A third fellow soon enters, the smug and acerbic Andre (Len Cariou). He has little patience with the other two men, but he does have a glimmer of an idea as to what's going on. Jan Maxwell, Veanne Cox, and Penny Fuller soon appear in the roles of the men's former wives, and that's is when the more serious side of the play begins to show.

Simon apparently chose to set The Dinner Party in France to suggest a French farce; but no one here affects a French accent, thank God, and the farcical elements of the piece are modest at best. More to the point, Simon might have picked this locale in order to allow for a more "foreign" (or, should we say, "unrealistic") plot and characters that speak in a style we would never accept from Americans.
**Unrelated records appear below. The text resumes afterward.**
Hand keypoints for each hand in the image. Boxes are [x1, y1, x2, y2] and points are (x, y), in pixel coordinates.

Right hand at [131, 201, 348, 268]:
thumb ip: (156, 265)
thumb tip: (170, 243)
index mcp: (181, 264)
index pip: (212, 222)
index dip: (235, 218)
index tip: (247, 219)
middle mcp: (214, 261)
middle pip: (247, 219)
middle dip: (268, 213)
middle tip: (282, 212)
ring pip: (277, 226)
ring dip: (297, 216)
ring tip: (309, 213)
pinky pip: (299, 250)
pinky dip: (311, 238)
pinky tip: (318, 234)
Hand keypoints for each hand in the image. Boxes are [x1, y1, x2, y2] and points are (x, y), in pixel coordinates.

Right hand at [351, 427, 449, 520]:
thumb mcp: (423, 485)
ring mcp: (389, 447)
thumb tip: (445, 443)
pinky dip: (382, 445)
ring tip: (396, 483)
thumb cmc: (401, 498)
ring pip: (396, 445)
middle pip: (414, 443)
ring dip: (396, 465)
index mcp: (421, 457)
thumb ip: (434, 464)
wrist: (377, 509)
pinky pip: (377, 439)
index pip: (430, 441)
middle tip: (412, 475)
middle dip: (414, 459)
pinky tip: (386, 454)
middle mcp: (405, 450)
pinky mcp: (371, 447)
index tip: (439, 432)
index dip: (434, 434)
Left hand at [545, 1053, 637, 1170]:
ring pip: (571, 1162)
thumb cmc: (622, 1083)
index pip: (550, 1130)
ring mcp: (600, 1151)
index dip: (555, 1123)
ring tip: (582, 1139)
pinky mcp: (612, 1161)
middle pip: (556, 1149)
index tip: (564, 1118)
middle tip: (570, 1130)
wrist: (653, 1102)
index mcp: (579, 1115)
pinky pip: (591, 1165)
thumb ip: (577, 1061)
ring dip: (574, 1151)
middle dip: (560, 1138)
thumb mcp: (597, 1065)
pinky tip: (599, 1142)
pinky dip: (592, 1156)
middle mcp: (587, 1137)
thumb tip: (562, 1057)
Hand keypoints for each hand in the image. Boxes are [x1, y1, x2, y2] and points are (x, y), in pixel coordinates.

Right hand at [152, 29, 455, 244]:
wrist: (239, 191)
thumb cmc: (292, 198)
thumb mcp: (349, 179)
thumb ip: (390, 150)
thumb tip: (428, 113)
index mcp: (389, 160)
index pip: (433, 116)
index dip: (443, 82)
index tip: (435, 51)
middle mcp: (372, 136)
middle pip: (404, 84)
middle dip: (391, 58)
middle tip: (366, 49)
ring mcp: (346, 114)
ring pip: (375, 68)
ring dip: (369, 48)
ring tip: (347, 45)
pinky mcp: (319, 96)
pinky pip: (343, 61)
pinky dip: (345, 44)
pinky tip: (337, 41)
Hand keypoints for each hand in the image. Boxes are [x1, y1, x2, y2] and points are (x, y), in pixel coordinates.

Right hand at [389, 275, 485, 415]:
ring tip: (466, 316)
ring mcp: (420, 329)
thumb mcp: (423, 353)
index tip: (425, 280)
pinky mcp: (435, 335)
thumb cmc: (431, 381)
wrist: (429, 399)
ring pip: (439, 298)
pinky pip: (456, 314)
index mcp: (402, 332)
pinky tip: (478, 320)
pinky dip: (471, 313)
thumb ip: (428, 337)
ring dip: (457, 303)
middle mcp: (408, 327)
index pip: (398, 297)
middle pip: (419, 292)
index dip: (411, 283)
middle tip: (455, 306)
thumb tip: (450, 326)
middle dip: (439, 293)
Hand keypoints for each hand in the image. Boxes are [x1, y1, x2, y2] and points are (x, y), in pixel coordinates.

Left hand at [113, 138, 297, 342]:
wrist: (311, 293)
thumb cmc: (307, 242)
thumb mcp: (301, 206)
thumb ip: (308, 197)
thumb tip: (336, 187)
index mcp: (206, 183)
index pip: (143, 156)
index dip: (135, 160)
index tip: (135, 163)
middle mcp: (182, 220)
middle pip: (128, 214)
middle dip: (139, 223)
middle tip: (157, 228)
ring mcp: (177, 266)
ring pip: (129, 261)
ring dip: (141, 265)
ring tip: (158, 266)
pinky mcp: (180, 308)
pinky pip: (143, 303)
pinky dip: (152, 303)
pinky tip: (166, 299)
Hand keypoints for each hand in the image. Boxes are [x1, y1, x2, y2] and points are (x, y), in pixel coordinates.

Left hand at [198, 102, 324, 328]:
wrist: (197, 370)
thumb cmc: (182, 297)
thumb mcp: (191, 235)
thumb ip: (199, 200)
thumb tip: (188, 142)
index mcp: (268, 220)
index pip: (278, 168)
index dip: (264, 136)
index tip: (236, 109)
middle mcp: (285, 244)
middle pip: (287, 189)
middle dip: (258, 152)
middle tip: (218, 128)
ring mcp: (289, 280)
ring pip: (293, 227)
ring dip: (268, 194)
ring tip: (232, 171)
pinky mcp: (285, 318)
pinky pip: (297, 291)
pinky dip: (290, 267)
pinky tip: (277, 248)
The plot revolves around a highly unlikely setup in which one of the six characters has invited the other five for a reason that is laughably flimsy (and this is not one of Simon's intended laughs). As for the dialogue, Cariou's Andre has some lines that would make William F. Buckley proud, while some of Fuller's speeches--though very well delivered--sound unnatural.

Simon is at his best when writing characters that are flawed and confused, which is why the other four characters in in The Dinner Party are far more appealing and effective than those played by Cariou and Fuller. Again, it is Winkler who stands out, giving a whimsical yet heartfelt performance as a rather dim bulb. You may think "It's the Fonz!" (from Happy Days) when you first see and hear him, but that feeling disappears almost immediately; Winkler gives himself totally to the part. Veanne Cox may be actorish here, but she stills gets her share of laughs, as does Ritter. Jan Maxwell, as one of play's more comples characters, strikes a neat balance between humor and heartbreak.

The story Simon tells in The Dinner Party is far too arch; but he's taking a risk, giving us something bold and ambitious. If it doesn't always work, he never forgets to entertain us along the way.